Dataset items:
------------------------------------------------------------------------
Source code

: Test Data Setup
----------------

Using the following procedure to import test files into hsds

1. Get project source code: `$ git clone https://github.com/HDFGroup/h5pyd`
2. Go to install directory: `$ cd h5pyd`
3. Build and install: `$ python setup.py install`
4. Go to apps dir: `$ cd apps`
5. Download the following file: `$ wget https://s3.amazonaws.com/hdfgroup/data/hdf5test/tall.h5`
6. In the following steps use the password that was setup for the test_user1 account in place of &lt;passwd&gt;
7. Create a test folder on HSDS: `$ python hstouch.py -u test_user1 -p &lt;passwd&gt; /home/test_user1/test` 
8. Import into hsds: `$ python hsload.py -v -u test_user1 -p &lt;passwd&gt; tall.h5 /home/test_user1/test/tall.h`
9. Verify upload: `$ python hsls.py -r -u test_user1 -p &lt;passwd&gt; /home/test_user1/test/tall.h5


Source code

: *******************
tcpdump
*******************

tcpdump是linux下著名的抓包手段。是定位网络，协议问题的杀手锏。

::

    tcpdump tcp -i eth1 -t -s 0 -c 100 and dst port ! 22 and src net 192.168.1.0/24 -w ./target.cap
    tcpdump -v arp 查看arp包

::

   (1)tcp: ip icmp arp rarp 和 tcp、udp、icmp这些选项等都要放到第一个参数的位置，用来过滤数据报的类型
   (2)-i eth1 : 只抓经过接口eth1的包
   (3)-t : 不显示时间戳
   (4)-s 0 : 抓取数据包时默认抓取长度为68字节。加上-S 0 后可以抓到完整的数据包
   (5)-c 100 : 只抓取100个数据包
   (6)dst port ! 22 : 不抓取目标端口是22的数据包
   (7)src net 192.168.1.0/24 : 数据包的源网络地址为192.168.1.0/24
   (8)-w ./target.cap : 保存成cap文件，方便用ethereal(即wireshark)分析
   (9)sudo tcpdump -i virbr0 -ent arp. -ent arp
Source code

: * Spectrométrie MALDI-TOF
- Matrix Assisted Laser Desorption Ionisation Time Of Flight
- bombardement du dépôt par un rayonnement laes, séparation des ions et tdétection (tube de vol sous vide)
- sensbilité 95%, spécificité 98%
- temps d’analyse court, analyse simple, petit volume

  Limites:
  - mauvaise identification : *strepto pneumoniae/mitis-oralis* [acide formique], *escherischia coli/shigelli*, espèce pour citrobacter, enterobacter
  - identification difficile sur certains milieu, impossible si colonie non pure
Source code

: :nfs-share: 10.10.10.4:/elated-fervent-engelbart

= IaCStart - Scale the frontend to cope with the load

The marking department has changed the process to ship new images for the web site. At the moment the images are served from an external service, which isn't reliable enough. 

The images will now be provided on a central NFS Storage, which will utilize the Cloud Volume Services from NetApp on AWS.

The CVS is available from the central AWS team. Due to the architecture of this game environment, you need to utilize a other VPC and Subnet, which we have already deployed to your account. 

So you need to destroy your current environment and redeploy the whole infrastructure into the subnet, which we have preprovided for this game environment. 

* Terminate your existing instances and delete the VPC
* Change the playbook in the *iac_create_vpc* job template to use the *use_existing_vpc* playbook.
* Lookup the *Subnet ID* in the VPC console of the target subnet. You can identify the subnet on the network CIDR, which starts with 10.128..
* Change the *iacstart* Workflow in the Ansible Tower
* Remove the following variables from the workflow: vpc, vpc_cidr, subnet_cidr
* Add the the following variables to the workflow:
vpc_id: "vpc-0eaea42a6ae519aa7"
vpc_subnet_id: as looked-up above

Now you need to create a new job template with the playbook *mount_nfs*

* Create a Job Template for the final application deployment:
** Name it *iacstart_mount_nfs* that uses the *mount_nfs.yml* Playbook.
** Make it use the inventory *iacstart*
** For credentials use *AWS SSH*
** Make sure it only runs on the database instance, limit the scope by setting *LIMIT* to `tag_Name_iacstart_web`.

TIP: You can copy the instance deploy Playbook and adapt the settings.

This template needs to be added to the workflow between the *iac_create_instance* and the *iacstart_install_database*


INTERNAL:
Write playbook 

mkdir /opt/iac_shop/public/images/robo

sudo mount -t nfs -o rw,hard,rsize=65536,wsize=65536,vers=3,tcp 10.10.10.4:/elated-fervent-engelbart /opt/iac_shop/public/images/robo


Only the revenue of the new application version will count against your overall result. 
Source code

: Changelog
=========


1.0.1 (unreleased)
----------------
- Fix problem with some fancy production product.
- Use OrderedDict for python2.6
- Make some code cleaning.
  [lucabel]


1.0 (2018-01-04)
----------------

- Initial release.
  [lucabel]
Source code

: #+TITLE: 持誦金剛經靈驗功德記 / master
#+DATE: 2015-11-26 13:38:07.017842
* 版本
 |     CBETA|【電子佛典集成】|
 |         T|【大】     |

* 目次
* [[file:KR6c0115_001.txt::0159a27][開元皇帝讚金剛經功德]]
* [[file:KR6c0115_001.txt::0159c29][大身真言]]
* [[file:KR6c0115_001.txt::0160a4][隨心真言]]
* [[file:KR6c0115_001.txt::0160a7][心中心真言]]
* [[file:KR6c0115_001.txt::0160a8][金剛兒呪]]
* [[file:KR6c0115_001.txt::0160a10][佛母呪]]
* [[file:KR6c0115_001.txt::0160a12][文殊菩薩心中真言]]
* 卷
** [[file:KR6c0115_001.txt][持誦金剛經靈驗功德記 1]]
------------------------------------------------------------------------
What the exercise asks
For the word "images", find every line in the data that holds it and copy that line.

Written answer
The marking department has changed the process to ship new images for the web site. At the moment the images are served from an external service, which isn't reliable enough. 
The images will now be provided on a central NFS Storage, which will utilize the Cloud Volume Services from NetApp on AWS.
mkdir /opt/iac_shop/public/images/robo
sudo mount -t nfs -o rw,hard,rsize=65536,wsize=65536,vers=3,tcp 10.10.10.4:/elated-fervent-engelbart /opt/iac_shop/public/images/robo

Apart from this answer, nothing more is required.